UFC 172 reminded fight fans what makes the sport of mixed martial arts so special.
This event had it all, and the crowd at the Baltimore Arena delighted in its perfection, cheering wildly with an unbridled passion and a keen understanding of the fight game.
The crowd, put simply, was incredible, and the fights were somehow even better. The two played off each other in a symbiotic relationship of violence, and the results were stellar.
To call the crowd of nearly 14,000 "loud" doesn't accurately capture its fervor. The expressions of enjoyment were relentless, as the crowd blew up at every punch, kick, transition, knockout and submission.
Oh, and Jon Jones' entrance?
Yeah, they liked that, too.
As Jones cartwheeled into the Octagon to face his challenger Glover Teixeira, the enormity of the event rippled from the cage and across press row, slamming me in the chest and leaving behind an anticipatory tingle.
"You're not the one fighting, dude," I had to remind myself.
Most of this—the excitement, the noise, the atmosphere—you can gather from home. With a great sound system, you might even be able to match the decibel levels.
However, like watching a DVD of your favorite band versus being front row at a concert, the at-home experience just isn't the same. You miss out on the little details, and the event's full impact is lost somewhere along the transmission process.
You miss UFC lightweight Michael Johnson and UFC bantamweight Mike Easton verbally sparring during the night's co-main event of the evening between Phil Davis and Anthony "Rumble" Johnson.
From his front-row seat directly behind the press, Johnson, a training partner of Rumble's, boisterously called out commands and applauded his teammate's successes, elements that irked Easton, a training partner of Davis.
"Throw the left high kick, Rumble. Oh my God! It's right there!" Johnson would yell as Easton begged Davis for a counter.
Of course, Johnson enjoyed the upper hand in this lighthearted cheering session, as Rumble thoroughly dismantled "Mr. Wonderful" from bell to bell. By the end, Johnson and Easton laughed it off and went their separate ways, leaving the paying patrons surrounding them with a cool story to take home.
You miss Donald Cerrone's traveling star power, which is evident as he is swarmed by fans—some just cheering, some asking for a picture or an autograph—while making his way Octagon-side for the fights.
The same can be said for former light heavyweight champion Chuck Liddell, a man who carried an entourage of adoring followers—some too young to have possibly seen his fights live—around with him as he traversed the Baltimore Arena, obligating media and fan requests at every turn.

*ABOUT THIS TASK*
Extend the UFC 172 article above with a few more paragraphs, starting right after its last sentence about Chuck Liddell.

*STORED DATA*
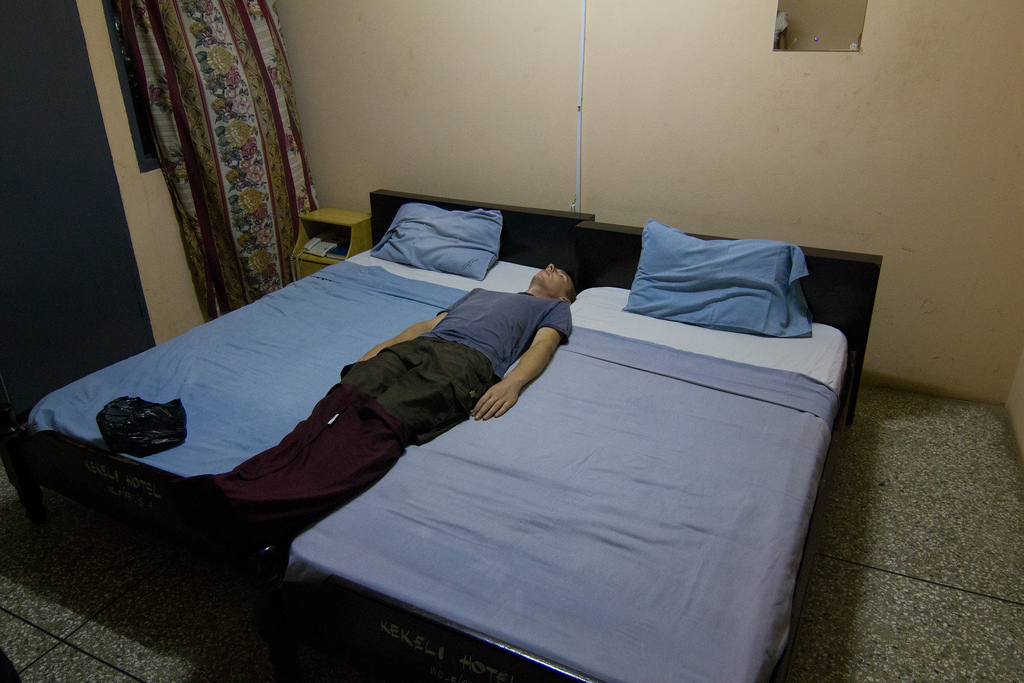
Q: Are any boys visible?
A: No, there are no boys.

*REPLY*
You miss national superstar Anthony Bourdain walking calmly down a hallway, flanked by his wife Ottavia and some security guards.
"Ask for a quick picture; mom loves him," raced through my head. "Yeah, but I'm working. I can't do that," came the reply. By the time the gears were done churning and my verdict was made, the lanky chef and author was long gone anyway.
Maybe next time, Mr. Bourdain.
You miss Jon Jones, the main attraction, ducking into a bathroom during Ultimate Media Day to fix his hair and to adjust his sunglasses to achieve the perfect tilt.
(Note: No, I didn't follow him into the bathroom. I was there first. He legitimately came in to check himself out, though.)
These behind-the-scenes details add depth to the event; they create the full package that is UFC 172. You realize you're at a legitimate, professionally operated, brilliantly organized sporting event, and this is understood before the fighters even step into the cage.
Speaking of that...
Chris Beal set the tone for the evening early. His second-round flying knee in the opening bout collided with Patrick Williams' chin, creating a deafening crack that was easily heard from my vantage point. Heck, you could probably hear that one from the nosebleeds. It was absolutely vicious.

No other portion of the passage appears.